Japan, US are working on their first trade talks in July under new framework

  • U.S. President Donald Trump and Japanese Prime Minister Shinzo Abe agreed in April to set up the new framework focusing on bilateral trade and led by U.S. Trade Representative Robert Lighthizer and Economy Minister Toshimitsu Motegi.

  • At their latest summit in Washington on Thursday, the leaders agreed to make preparations to hold the first Lighthizer-Motegi meeting in July, Japan's Foreign Ministry said in a statement.

Japanese Prime Minister Shinzo Abe and U.S. President Donald Trump arrive for a joint news conference at the White House June 7, 2018.
Chip Somodevilla | Getty Images
Japanese Prime Minister Shinzo Abe and U.S. President Donald Trump arrive for a joint news conference at the White House June 7, 2018.

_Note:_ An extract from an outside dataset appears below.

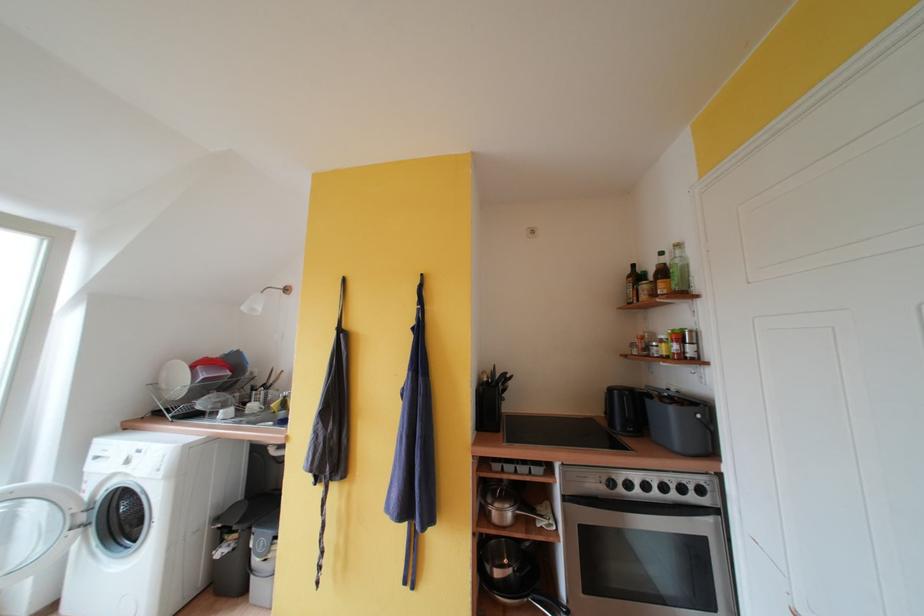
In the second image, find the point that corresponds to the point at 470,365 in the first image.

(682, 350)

Japan and the United States are working to hold their first bilateral trade talks under a new framework in July, Japan's Foreign Ministry said, in a sign Washington may ratchet up pressure on Tokyo to open up its markets.

U.S. President Donald Trump and Japanese Prime Minister Shinzo Abe agreed in April to set up the new framework focusing on bilateral trade and led by U.S. Trade Representative Robert Lighthizer and Economy Minister Toshimitsu Motegi.

At their latest summit in Washington on Thursday, the leaders agreed to make preparations to hold the first Lighthizer-Motegi meeting in July, the ministry said in a statement.

Analysts say the new framework could put Japan under direct U.S. pressure to enter talks for a bilateral free trade agreement.

Japan is wary of entering such talks as they would put it under pressure to open up politically sensitive markets like agriculture.

Policymakers in Tokyo are also concerned about Trump's threat to impose tariffs on Japanese cars, a move they fear would be more damaging to the economy than metal tariffs given the importance of the U.S. market.

In a sign of Japan's irritation, Finance Minister Taro Aso used unusually harsh language to criticise Trump's trade policy at a Group of Seven finance leaders' gathering last week.

"It's deeply deplorable," Aso told reporters. "Inward-looking policies involving one-sided, protectionist measures benefit no country," he said.